- Text to read -
Local Butter Gains Big Recognition

Butter from Trickling Springs Creamery in Chambersburg is spreading through five-star eateries in the Northeast. The local artisan butter was among 19 recommended by Culture, a national magazine about cheese and other foods.

CHAMBERSBURG, Pa. (AP) — Franklin County culture is rubbing off on big-city chefs.

Butter from Trickling Springs Creamery in Chambersburg is spreading through five-star eateries in the Northeast.

The local artisan butter was among 19 recommended by Culture, a national magazine about cheese and other foods.

"Cool," said Joe Miller, sales director for Trickling Springs. "It's cool they recognized us."

Trickling Springs, the little creamery store at 2330 Molly Pitcher Highway, has a local reputation for rich milk in returnable glass bottles - and richer ice cream.

The company strives not to mess up the "very rich, decadent" milk delivered to the creamery, Miller said.

"Our whole philosophy has been to minimally process our product and to pay close attention to the source of that product," Miller said.

Collected data entries:
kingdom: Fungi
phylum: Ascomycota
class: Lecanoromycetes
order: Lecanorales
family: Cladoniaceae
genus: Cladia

- Problem 1 -
In the article on the local butter, translate this sentence into Spanish: "Butter from Trickling Springs Creamery in Chambersburg is spreading through five-star eateries in the Northeast."
- Problem 2 -
What position does Joe Miller hold, according to the butter article?
- Problem 3 -
Resume the article on Trickling Springs butter, picking up after Miller's quote about the company's philosophy.

- Right answer 1 -
La mantequilla de Trickling Springs Creamery en Chambersburg se está extendiendo por restaurantes de cinco estrellas del noreste.

- Right answer 2 -
He is sales director for Trickling Springs.

- Right answer 3 -
Trickling Springs was founded in 2001 with the twin goals of providing a niche market for farmers who grass-feed their cows and showcasing their dairy products.

"Our plan was to sell most products locally," Miller said. "Farmers were doing an excellent job with milk production, but were unable to get it to market. It was sold on the conventional market."

Miller and Joe Byers, a former farmer and the remaining co-founder of Trickling Springs, previously sold supplies and equipment to dairy farmers.

Franklin County is Pennsylvania's No. 2 milk producer, behind Lancaster County.

"When we started in 2001, we weren't known much outside Chambersburg," Miller said. "It's been a slow growth and that has allowed us to learn our way into (the business). We've been blessed."

Chefs in Washington, D.C., and Baltimore have used Trickling Springs dairy products for a while, he said. New York is just discovering them.

New York cheesemonger Anne Saxelby described Trickling Springs' butter to Culture as "so rich and intense it's like anti-matter." She is credited with reinventing American cheeses at her tiny stand in the Essex Street Market. Once delivering her cheeses on a bicycle, she currently wholesales to the finest restaurants.

Miller hasn't met Saxelby, but found her description "interesting." She purchased the local butter through a distributor.

Culture got its recommended butters from the magazine's editorial advisory panel, including retailers, importers and mongers from around the country.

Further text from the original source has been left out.